Check every line of the entries for "neck", and copy the lines that hold it.

> **Data records**
+===+

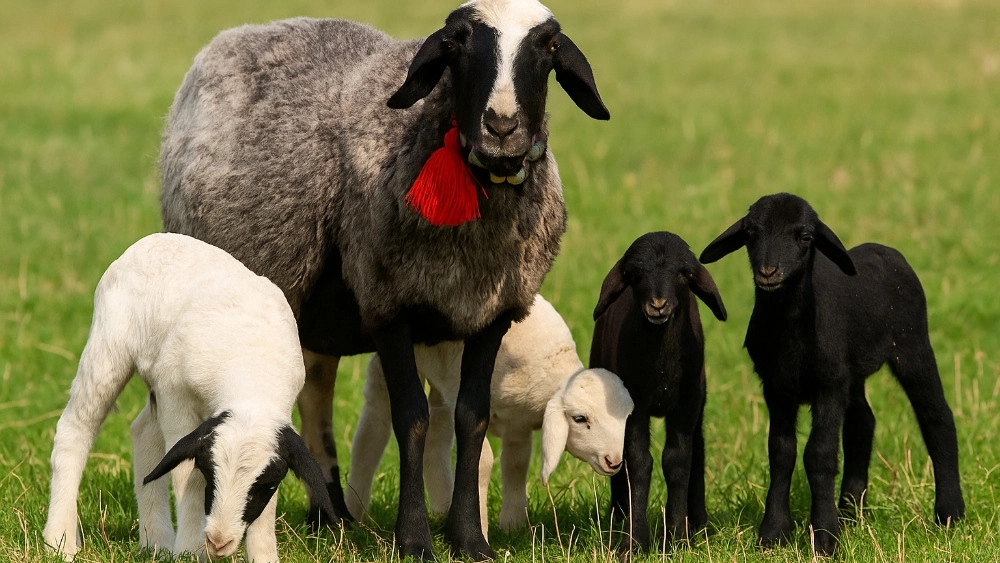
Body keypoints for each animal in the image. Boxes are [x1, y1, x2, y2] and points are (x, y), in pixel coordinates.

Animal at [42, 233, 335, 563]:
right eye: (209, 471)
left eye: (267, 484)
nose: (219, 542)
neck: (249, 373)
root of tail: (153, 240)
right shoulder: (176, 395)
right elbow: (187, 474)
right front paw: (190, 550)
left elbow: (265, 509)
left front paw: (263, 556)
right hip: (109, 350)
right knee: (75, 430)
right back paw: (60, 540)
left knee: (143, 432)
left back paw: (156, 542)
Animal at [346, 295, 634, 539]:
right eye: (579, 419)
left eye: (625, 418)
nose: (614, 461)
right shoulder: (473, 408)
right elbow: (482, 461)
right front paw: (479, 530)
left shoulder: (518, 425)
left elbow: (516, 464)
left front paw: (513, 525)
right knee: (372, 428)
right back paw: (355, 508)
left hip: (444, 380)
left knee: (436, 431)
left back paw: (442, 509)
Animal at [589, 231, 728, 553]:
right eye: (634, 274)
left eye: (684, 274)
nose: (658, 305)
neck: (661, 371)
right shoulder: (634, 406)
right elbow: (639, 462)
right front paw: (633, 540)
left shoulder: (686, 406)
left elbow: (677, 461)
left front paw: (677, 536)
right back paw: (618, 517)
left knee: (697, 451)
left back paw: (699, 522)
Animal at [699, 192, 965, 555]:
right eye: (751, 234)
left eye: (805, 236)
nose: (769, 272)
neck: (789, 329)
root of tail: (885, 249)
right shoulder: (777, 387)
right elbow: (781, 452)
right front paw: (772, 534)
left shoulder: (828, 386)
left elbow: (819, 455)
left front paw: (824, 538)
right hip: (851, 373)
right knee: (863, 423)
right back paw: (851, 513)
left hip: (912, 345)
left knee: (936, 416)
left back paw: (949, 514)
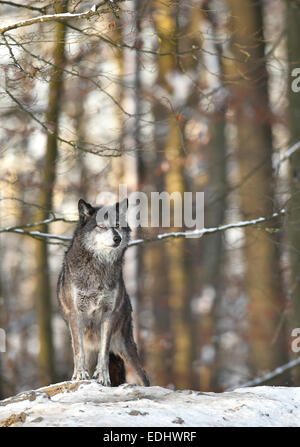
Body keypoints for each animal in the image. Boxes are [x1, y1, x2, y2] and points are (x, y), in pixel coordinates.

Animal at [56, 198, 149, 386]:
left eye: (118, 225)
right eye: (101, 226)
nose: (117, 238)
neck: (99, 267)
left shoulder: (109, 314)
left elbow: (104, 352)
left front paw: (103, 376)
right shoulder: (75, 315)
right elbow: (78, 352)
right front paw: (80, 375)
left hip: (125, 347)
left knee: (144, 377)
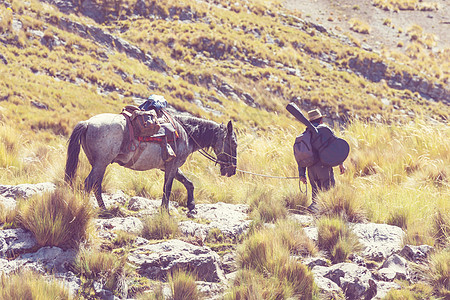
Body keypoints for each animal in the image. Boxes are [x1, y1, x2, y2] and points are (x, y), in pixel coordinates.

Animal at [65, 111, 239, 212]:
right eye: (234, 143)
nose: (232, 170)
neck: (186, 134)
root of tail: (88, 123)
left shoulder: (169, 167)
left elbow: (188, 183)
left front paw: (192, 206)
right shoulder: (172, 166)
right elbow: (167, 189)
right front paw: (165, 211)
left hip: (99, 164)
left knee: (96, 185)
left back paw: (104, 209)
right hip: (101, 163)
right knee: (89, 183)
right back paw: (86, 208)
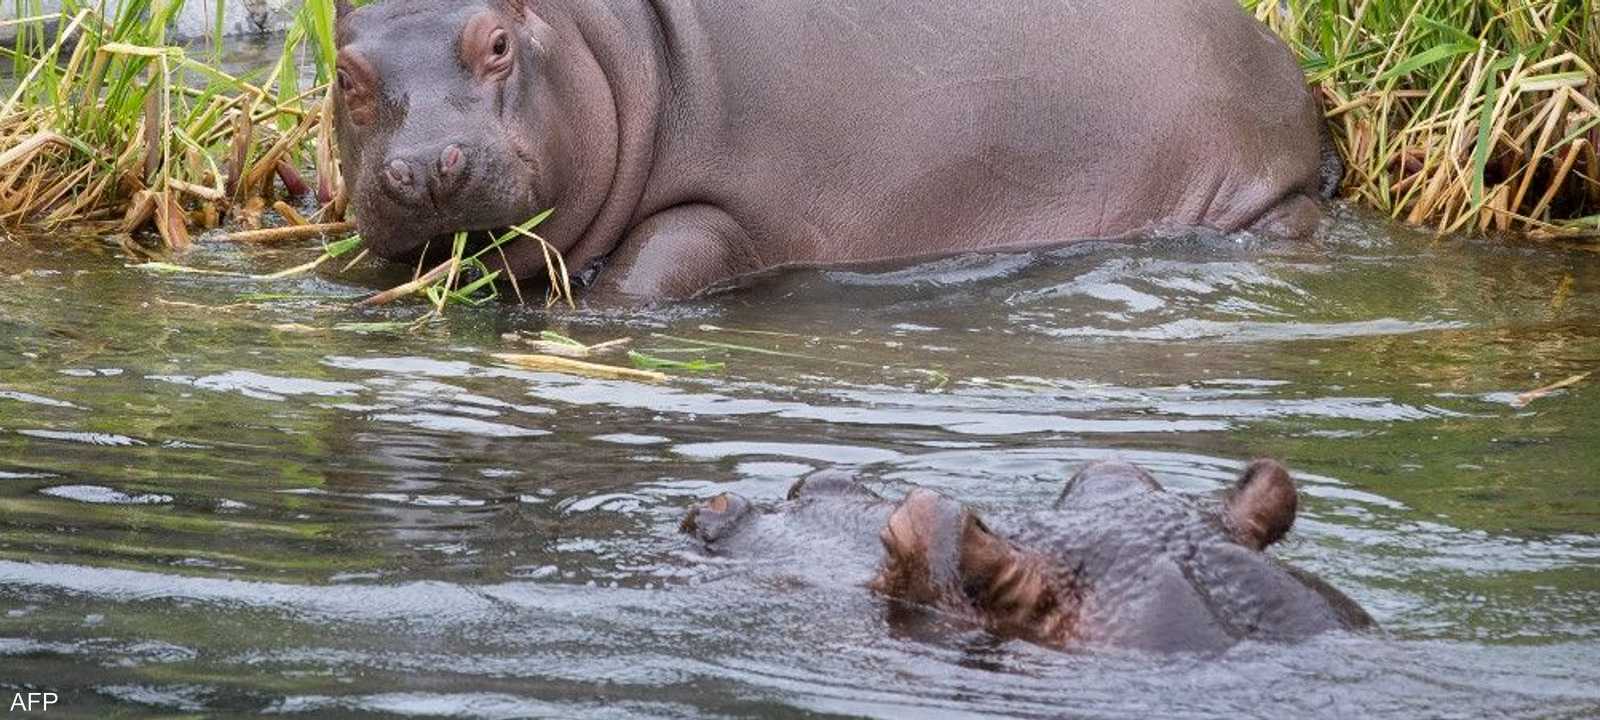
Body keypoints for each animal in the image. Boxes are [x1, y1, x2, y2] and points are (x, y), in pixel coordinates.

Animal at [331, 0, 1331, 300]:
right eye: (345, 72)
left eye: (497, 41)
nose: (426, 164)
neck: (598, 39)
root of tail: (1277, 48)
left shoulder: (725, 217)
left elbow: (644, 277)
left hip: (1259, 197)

+===+

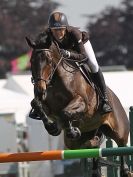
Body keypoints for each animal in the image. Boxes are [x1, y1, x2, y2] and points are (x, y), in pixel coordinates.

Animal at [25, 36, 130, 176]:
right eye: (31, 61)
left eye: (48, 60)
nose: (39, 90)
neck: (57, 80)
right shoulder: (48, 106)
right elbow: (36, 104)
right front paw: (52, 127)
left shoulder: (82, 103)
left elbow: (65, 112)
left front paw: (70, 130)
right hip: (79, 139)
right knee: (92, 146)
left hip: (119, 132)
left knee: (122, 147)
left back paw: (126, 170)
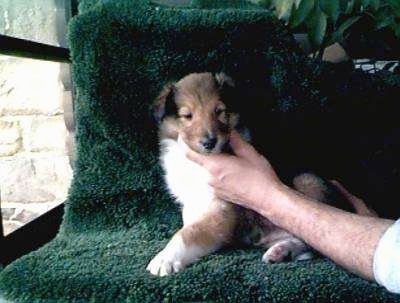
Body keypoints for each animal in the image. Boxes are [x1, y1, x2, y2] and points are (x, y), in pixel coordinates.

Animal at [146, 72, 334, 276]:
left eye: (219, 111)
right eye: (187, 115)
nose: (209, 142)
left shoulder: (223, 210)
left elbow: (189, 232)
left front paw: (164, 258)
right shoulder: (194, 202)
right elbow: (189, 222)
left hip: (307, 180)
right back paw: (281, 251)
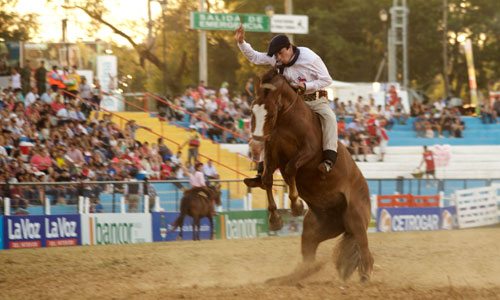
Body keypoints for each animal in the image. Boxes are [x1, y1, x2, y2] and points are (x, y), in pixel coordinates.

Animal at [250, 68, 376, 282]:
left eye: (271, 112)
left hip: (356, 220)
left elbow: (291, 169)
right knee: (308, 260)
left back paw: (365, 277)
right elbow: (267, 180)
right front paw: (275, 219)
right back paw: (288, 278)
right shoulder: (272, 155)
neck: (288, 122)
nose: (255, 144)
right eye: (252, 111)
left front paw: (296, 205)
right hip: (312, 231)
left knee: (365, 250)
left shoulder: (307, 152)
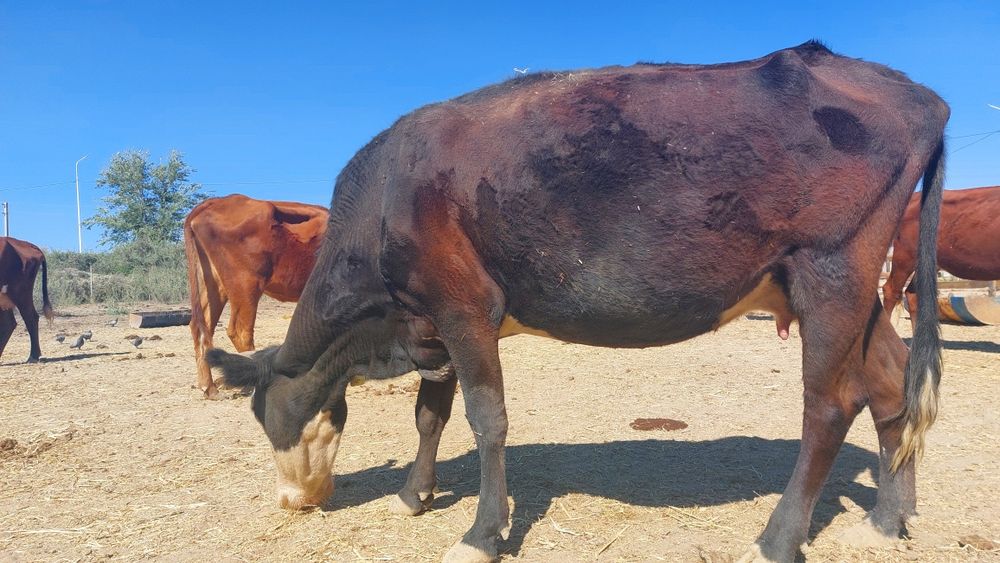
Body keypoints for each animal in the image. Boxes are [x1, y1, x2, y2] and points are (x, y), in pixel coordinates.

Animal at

+===+

> **Exercise output**
neck: (249, 373)
neck: (661, 371)
neck: (789, 329)
neck: (99, 267)
neck: (186, 134)
neck: (598, 39)
neck: (57, 80)
neck: (288, 122)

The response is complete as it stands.